### Materials provided:
>>>

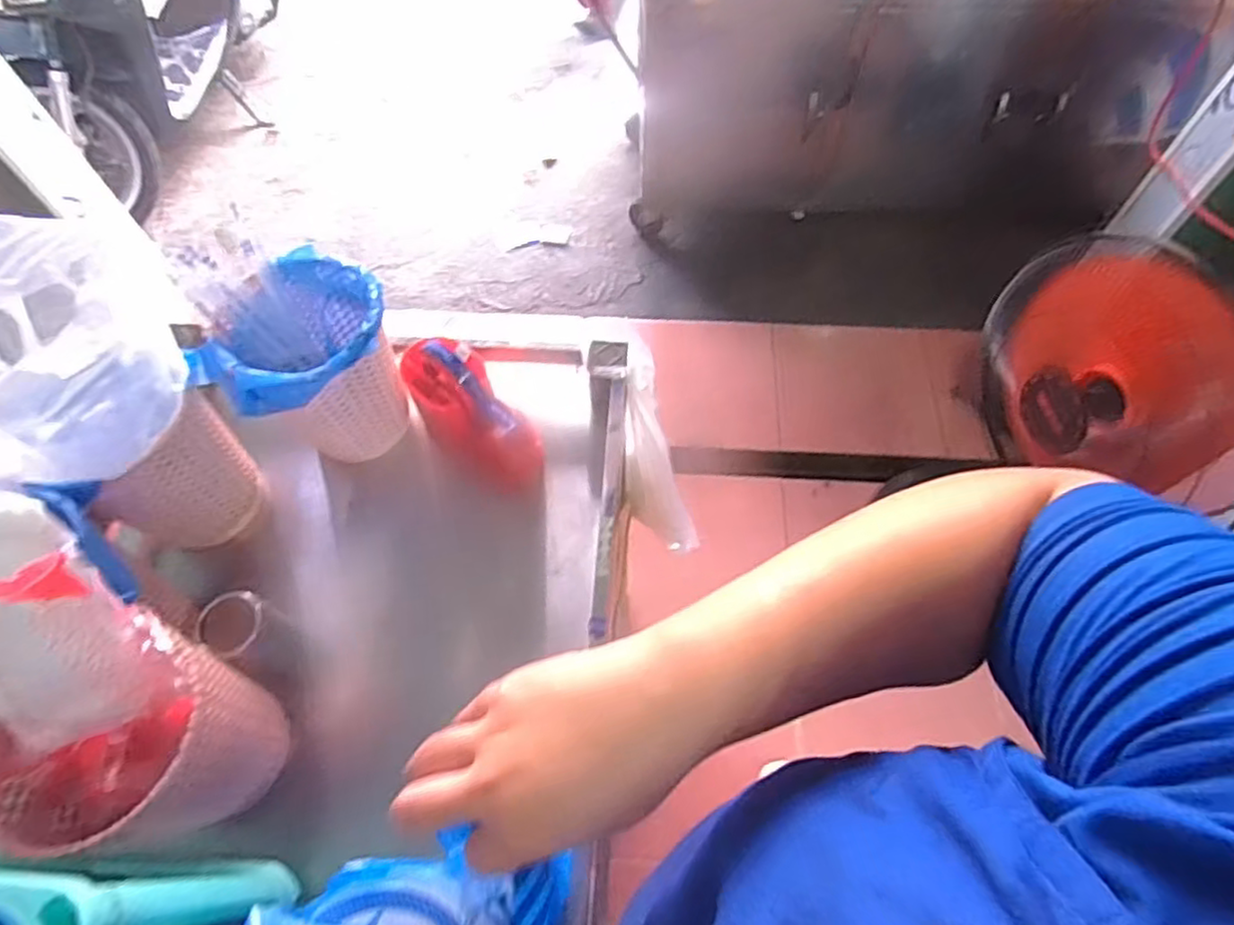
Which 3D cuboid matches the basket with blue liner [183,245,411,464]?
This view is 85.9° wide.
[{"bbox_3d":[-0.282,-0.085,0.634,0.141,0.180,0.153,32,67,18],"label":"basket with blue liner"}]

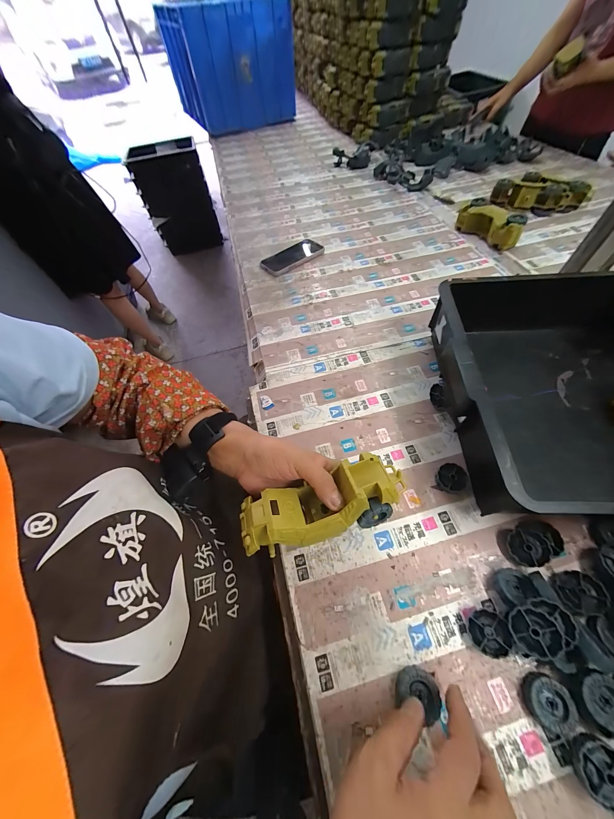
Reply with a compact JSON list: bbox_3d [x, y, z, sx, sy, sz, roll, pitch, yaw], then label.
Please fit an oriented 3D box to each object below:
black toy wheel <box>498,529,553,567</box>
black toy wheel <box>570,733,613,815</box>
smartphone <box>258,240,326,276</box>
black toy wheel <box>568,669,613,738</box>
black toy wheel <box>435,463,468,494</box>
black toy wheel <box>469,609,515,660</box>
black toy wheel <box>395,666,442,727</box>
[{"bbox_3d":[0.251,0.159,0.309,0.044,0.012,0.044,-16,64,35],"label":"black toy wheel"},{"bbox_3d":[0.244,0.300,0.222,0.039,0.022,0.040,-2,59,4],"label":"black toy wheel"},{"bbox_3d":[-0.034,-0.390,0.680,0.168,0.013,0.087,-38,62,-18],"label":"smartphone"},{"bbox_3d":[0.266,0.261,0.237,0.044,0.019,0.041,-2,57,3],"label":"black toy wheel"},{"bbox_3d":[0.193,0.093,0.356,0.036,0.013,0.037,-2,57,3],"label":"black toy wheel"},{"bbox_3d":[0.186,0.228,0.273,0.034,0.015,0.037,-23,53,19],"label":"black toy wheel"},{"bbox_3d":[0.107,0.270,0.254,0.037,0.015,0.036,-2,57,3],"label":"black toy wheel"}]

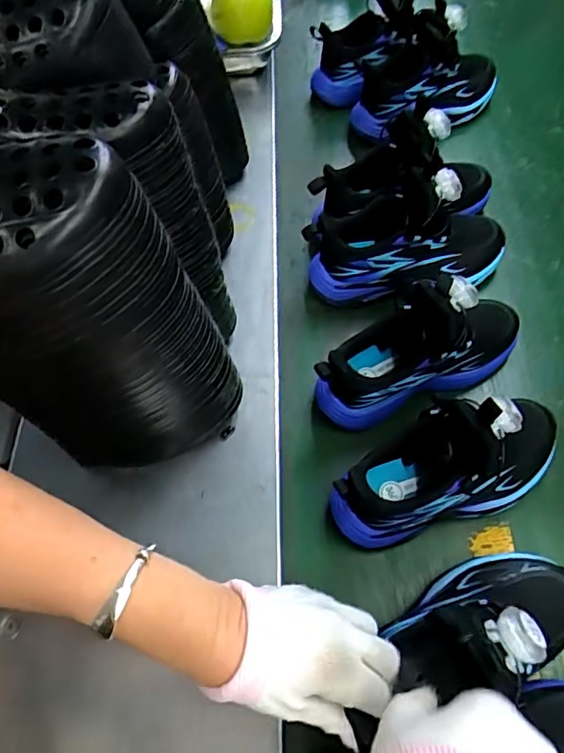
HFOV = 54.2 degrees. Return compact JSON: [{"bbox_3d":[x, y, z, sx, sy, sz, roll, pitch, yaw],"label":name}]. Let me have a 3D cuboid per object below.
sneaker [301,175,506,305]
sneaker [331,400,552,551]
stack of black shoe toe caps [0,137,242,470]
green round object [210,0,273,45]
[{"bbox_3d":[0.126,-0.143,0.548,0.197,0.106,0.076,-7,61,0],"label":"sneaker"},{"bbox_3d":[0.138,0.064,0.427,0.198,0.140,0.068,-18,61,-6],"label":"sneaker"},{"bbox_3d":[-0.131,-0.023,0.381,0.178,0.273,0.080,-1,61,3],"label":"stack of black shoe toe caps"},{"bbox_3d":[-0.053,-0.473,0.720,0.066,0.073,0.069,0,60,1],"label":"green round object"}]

<<<

### What you will do:
With the pictures excluded, the records are to be reproduced exactly.

### Result of the exercise:
Which 3D cuboid matches the basket with blue liner [183,245,411,464]?
This view is 85.9° wide.
[{"bbox_3d":[-0.282,-0.085,0.634,0.141,0.180,0.153,32,67,18],"label":"basket with blue liner"}]

Reply with a compact JSON list: bbox_3d [x, y, z, sx, sy, sz, roll, pitch, yaw], then label.
Please fit an oriented 3D box to each object below:
black toy wheel <box>498,529,553,567</box>
black toy wheel <box>570,733,613,815</box>
smartphone <box>258,240,326,276</box>
black toy wheel <box>568,669,613,738</box>
black toy wheel <box>435,463,468,494</box>
black toy wheel <box>469,609,515,660</box>
black toy wheel <box>395,666,442,727</box>
[{"bbox_3d":[0.251,0.159,0.309,0.044,0.012,0.044,-16,64,35],"label":"black toy wheel"},{"bbox_3d":[0.244,0.300,0.222,0.039,0.022,0.040,-2,59,4],"label":"black toy wheel"},{"bbox_3d":[-0.034,-0.390,0.680,0.168,0.013,0.087,-38,62,-18],"label":"smartphone"},{"bbox_3d":[0.266,0.261,0.237,0.044,0.019,0.041,-2,57,3],"label":"black toy wheel"},{"bbox_3d":[0.193,0.093,0.356,0.036,0.013,0.037,-2,57,3],"label":"black toy wheel"},{"bbox_3d":[0.186,0.228,0.273,0.034,0.015,0.037,-23,53,19],"label":"black toy wheel"},{"bbox_3d":[0.107,0.270,0.254,0.037,0.015,0.036,-2,57,3],"label":"black toy wheel"}]

HFOV = 54.2 degrees. Return compact JSON: [{"bbox_3d":[x, y, z, sx, sy, sz, roll, pitch, yaw],"label":name}]. Let me have a 3D cuboid per object below.
sneaker [301,175,506,305]
sneaker [331,400,552,551]
stack of black shoe toe caps [0,137,242,470]
green round object [210,0,273,45]
[{"bbox_3d":[0.126,-0.143,0.548,0.197,0.106,0.076,-7,61,0],"label":"sneaker"},{"bbox_3d":[0.138,0.064,0.427,0.198,0.140,0.068,-18,61,-6],"label":"sneaker"},{"bbox_3d":[-0.131,-0.023,0.381,0.178,0.273,0.080,-1,61,3],"label":"stack of black shoe toe caps"},{"bbox_3d":[-0.053,-0.473,0.720,0.066,0.073,0.069,0,60,1],"label":"green round object"}]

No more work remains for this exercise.